Scotland’s manufacturing sector has fared better than the UK’s overall and we still make and export far more per head than the rest of the UK. The key reasons for this are that oil and gas are geographically locked into Scotland, creating their own service cluster, and that Scotch whisky can only come from Scotland and can command a premium price, as does Scottish food. So, despite the weaker pound not being able to boost UK exports it has now become more optimal in relation to the make-up of Scotland’s economy.

It seems likely that over the two years of Brexit negotiations Scottish food and drink exports to the EU (with almost no non-Scottish ingredients) will rise dramatically, thus preparing Scotland’s balance of trade for even greater success as an independent nation. The weaker pound also means that Scotland, which has about 8.45 per cent of the UK’s population but receives 17.4 per cent of all the EU grants to the UK, will see the value of euro-denominated grants rise by 20 per cent.

All this is good news for farmers, researchers and matched capital investment.

Looking at the down side, imported food and electronic goods will rise in price and when Brexit really starts to hurt people’s pockets, that’s when the cost of Brexit will hit home and people will begin the see that the UK does not offer more stability than an independent Scotland within the EU.

One of the reasons the UK managed to keep kidding itself that there was a recovery on the way after the 2008 crash was that it was able to implement significant quantitative easing (increasing the money supply, although mostly to the finance sector), but now they just won’t be able to find buyers for their gilts. Another was that sterling was held stronger by its membership of the IMF reserve currency basket due to its consistent strength, meaning other nations would complete international transactions in sterling and hold significant reserves – the new-found weakness and volatility of the pound now threatens that status and many are predicting the pound will drop and stay below $1.

Westminster’s economic mismanagement has created a terrible balance of trade and left no manufacturing sector to bail it out with increased exports. Soon they will have no international trade deals (actually none) and a falling currency, leading to high inflation and increased interest rates, which will lead to a housing market correction in the region of 30 to 40 per cent in London and the south east. Add to this a diminishing ability to create new money through QE and the UK’s ability to cover its deficit with massive inflows of foreign debt money driven by the strong pound will be a memory.

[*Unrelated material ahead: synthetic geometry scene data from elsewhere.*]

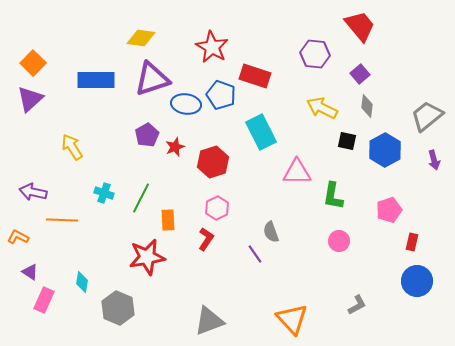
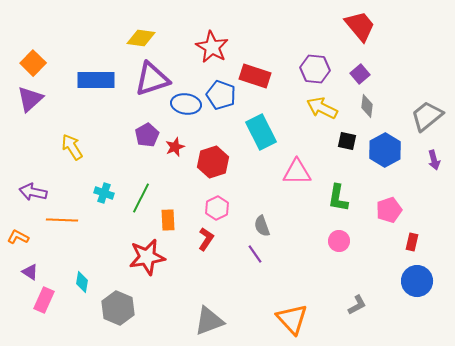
purple hexagon at (315, 54): moved 15 px down
green L-shape at (333, 196): moved 5 px right, 2 px down
gray semicircle at (271, 232): moved 9 px left, 6 px up
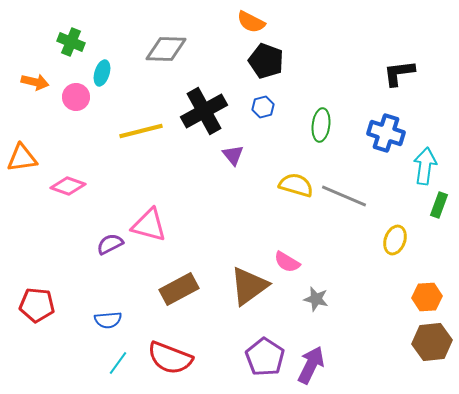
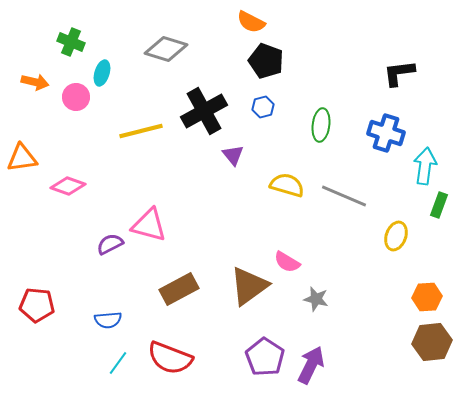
gray diamond: rotated 15 degrees clockwise
yellow semicircle: moved 9 px left
yellow ellipse: moved 1 px right, 4 px up
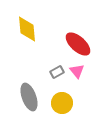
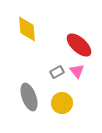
red ellipse: moved 1 px right, 1 px down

Any Scottish company that thinks it is safe because it is exporting its products to England is in for a shock and it needs to start looking to use the weaker pound as a springboard to international business development as if its very survival depended on it, because it might. The UK economy is wilfully being driving off a cliff and internationalisation of trade, continued access to the single market and the powers of independence are all crucial components of Scotland’s new recipe for prosperity. If we don’t have an independence referendum in 2018 (and vote Yes), then our economy will go down with the good ship Britannia with all hands lost.